Nutrient-rich kiwi good for the anaemic

Nutrient-rich kiwi good for the anaemic

The fruit’s popularity is also increasing,owing to its unique tart taste and texture.

Kiwi originated in China and is also called Chinese gooseberry. It was introduced to New Zealand in 1906,where it was renamed after their national bird. A late comer in the international market,until recently,kiwi cultivation was largely confined to China,Italy,Spain,France,New Zealand and California (USA). In India,it was introduced only a few years ago and is still categorised as an exotic fruit. However,now the country has managed to successfully grow several local varieties,The fruit’s popularity is also increasing,owing to its unique tart taste and texture.
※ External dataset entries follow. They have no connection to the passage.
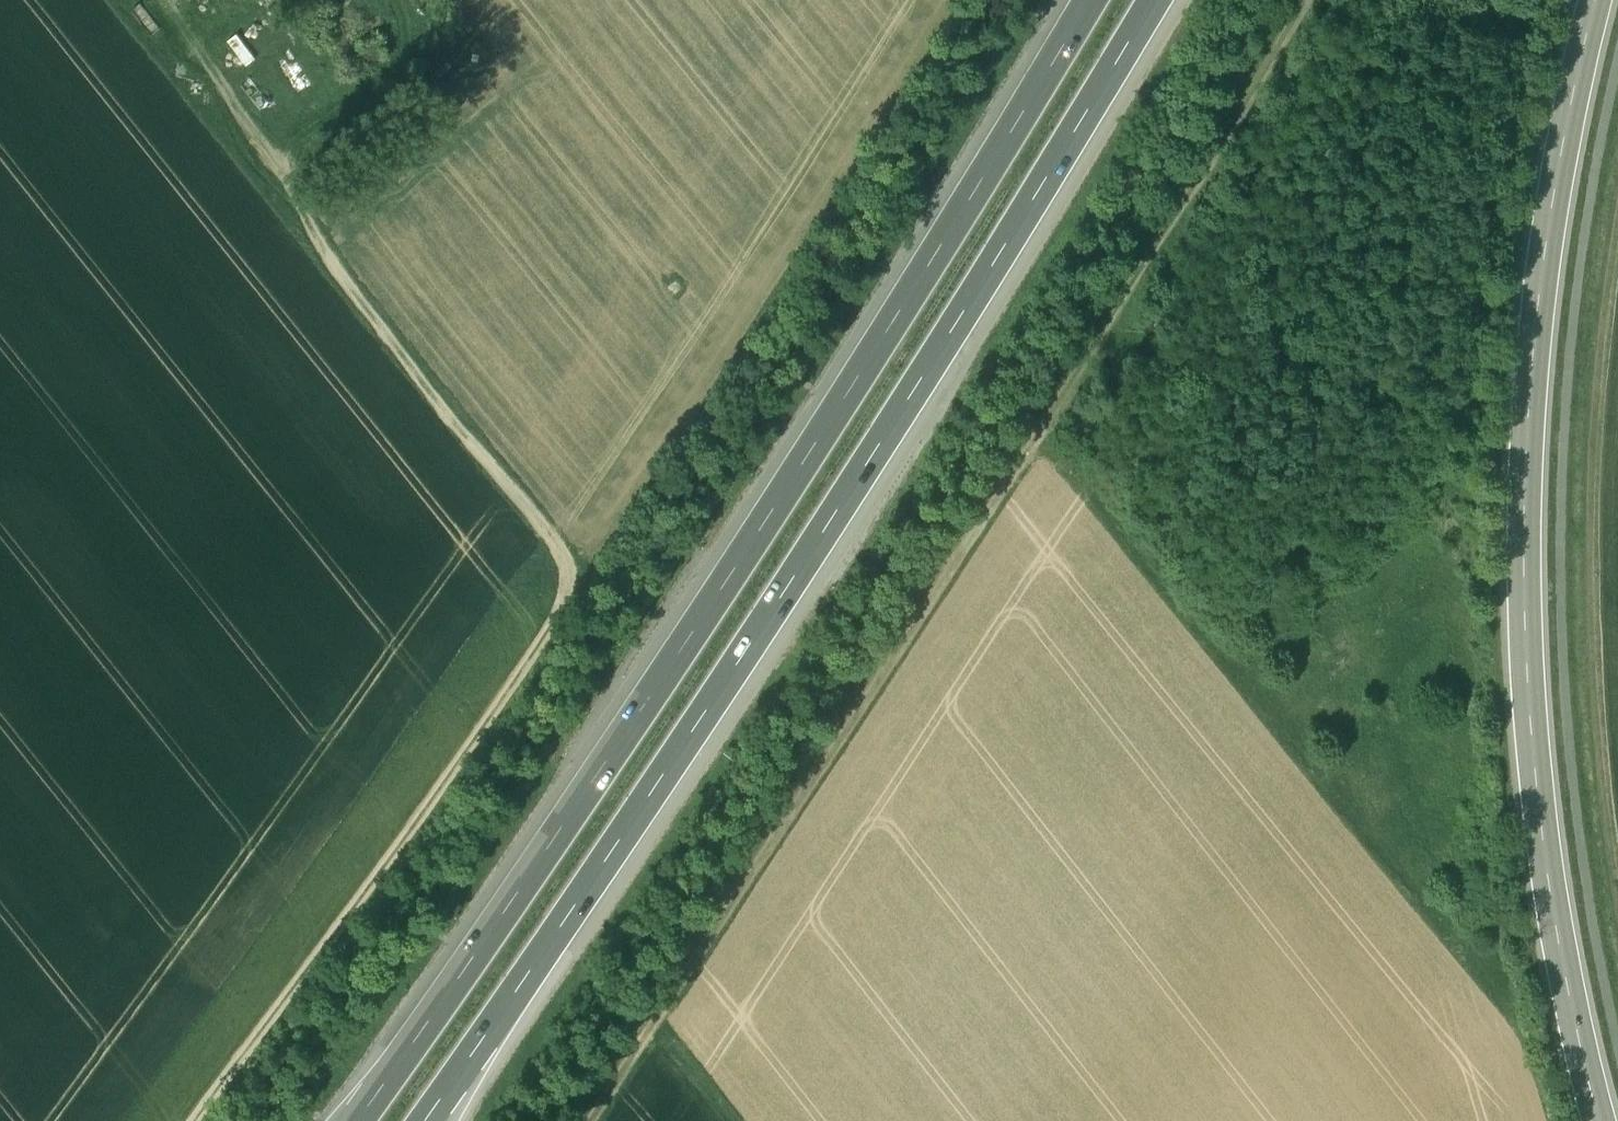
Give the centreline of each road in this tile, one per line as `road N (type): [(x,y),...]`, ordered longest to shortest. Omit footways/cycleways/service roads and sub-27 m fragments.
road 1 (motorway): [(424,1120),(702,737),(1031,222),(1160,0)]
road 2 (motorway): [(1091,0),(655,704),(366,1120)]
road 3 (track): [(588,1120),(1067,394),(1300,0)]
road 4 (track): [(196,1120),(559,621),(570,579),(561,554),(264,163)]
road 5 (unclassified): [(1599,1120),(1539,812),(1525,515),(1547,243),(1597,0)]
road 6 (track): [(1617,899),(1601,786),(1587,485),(1617,184)]
road 7 (track): [(323,246),(520,83)]
road 8 (track): [(403,0),(417,18),(409,51),(275,178)]

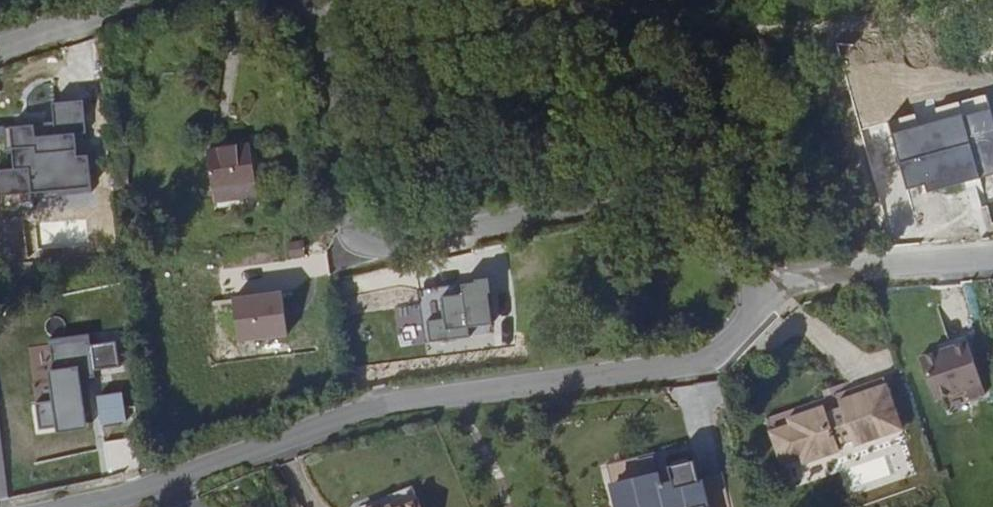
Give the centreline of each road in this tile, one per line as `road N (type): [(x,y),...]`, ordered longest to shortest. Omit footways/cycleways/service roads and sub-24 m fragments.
road 1 (residential): [(70,506),(199,472),(408,395),(727,336),(785,285)]
road 2 (residential): [(785,285),(636,200),(565,196),(393,240),(359,240),(338,211),(343,48),(324,0)]
road 3 (residential): [(992,250),(785,285)]

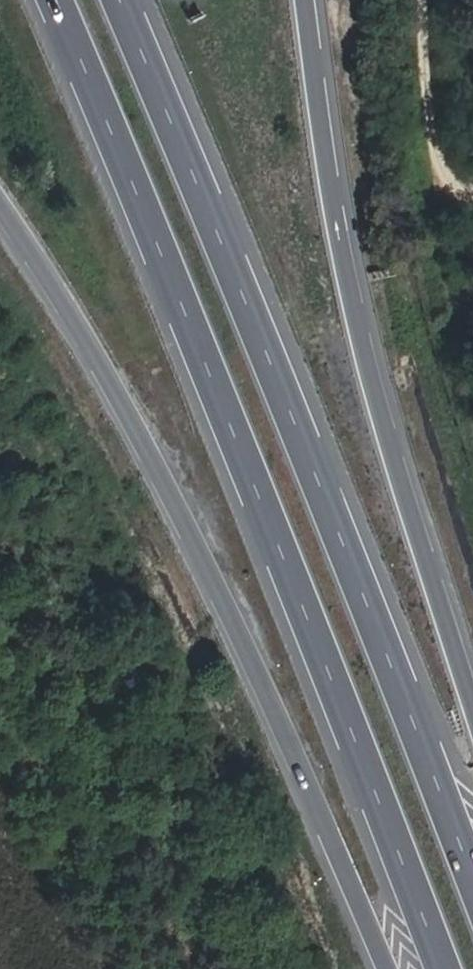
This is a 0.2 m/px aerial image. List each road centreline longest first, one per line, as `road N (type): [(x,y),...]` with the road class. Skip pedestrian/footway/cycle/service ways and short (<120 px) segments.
road 1 (motorway): [(49,0),(216,388),(445,968)]
road 2 (motorway): [(472,881),(272,359),(116,0)]
road 3 (motorway): [(0,214),(83,346),(245,645),(383,968)]
road 4 (motorway): [(472,709),(386,434),(332,213),(309,0)]
road 5 (track): [(447,0),(437,121),(472,154)]

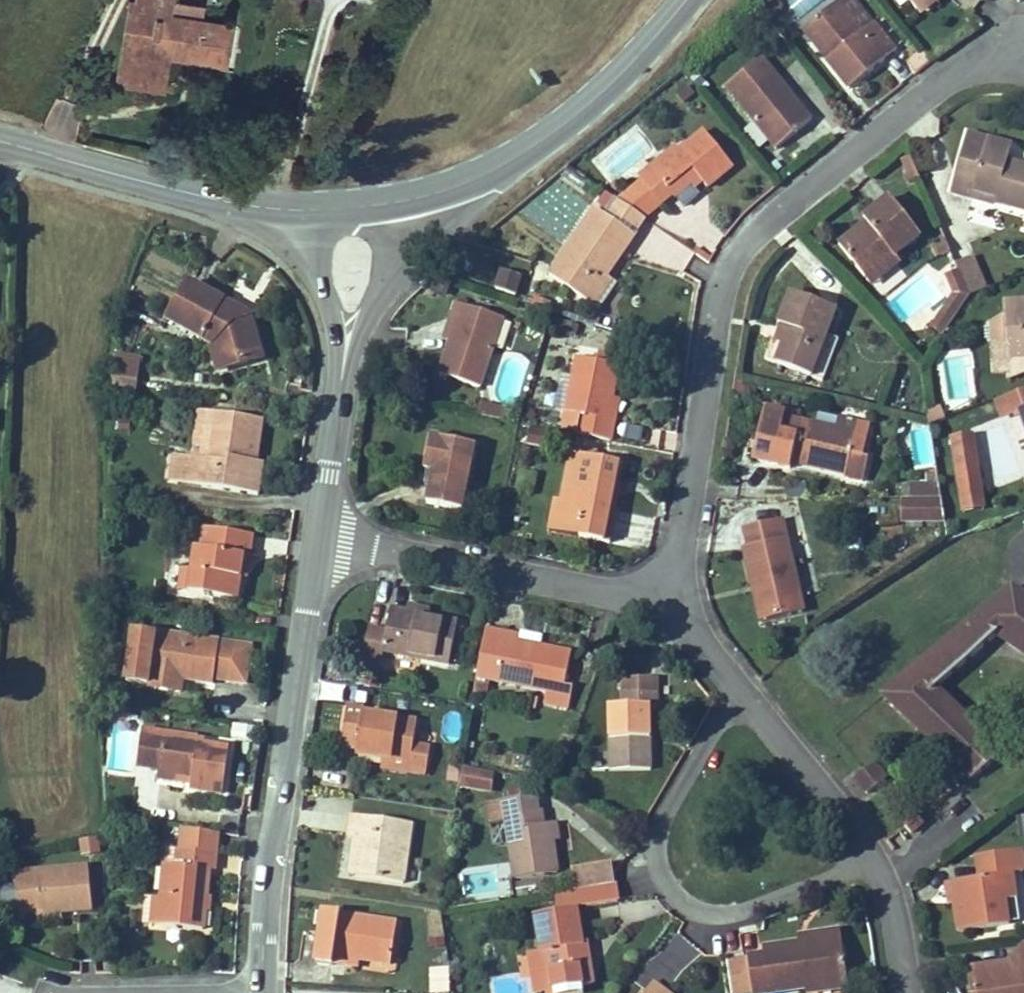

But unknown to many,kiwi also has several nutritional benefits. Unlike most other fruits,kiwi offers an unusual combination of health promoting substances. Extremely rich in vitamin C,a single Kiwi per day can help meet an adult’s daily requirement for the nutrient. Besides this,kiwi also offers several other cardio-protective nutrients including folic acid,potassium and vitamin E and carotenoids.

Kiwi is also rich in fibres,particularly pectin,a type of soluble fibre which helps in cholesterol reduction. It has significant amounts of polyphenols,chlorophyll and glutathione. All this with at only 90 calories makes it an immensely nutrient-dense food. Kiwi consumption can help boost the body’s antioxidant status as the fruit is a power-house of nutrients and substances that help neutralize free radicals,which damage the healthy cells of our body.

Kiwis have also been found to promote heart health by lowering triglyceride levels,reducing platelet aggregation and limiting tendency of blood to form clots.


In a recent study done in 2004 in Oslo,Norway,people who ate two or three kiwis per day for 28 days were found to have reduced their potential for clot formation by 18 per cent,as compared to those who ate no kiwis. Kiwi eaters also enjoyed a triglyceride drop of 15 per cent as compared to the control group. Kiwi also scores on its carotenoids (plant vitamin A) content and is a unique non-leafy green source of this group of nutrients. This group of nutrients has been associated with a decreased risk for cataracts,macular degeneration and the development of atherosclerotic plaques.

A recent randomised trial (2010) in the Department of Food Science and Nutrition showed enhanced iron absorption in women who ate Kiwi for four weeks,as compared to those who ate other fruits. Although,low in iron,kiwi has been found to increase iron absorption significantly as compared to other fruits. This could be of great significance in the Indian context,with around 70 per cent of our women being anaemic.

Being rich in fibre,kiwi is known to have work as a laxative. It has a low glycemic index,which makes it especially useful for weight watchers and diabetics.

There are two popular varieties internationally — the green and the gold. The gold kiwi has a bronze coloured flesh and is slightly sweeter and higher in its vitamin C and E and carotenoid content. This variety is not easily available in India. Kiwis can be included in your diet as a power snack when added to desserts and salads or pureed into smoothies,shakes and sorbets or served with grilled fish and meat.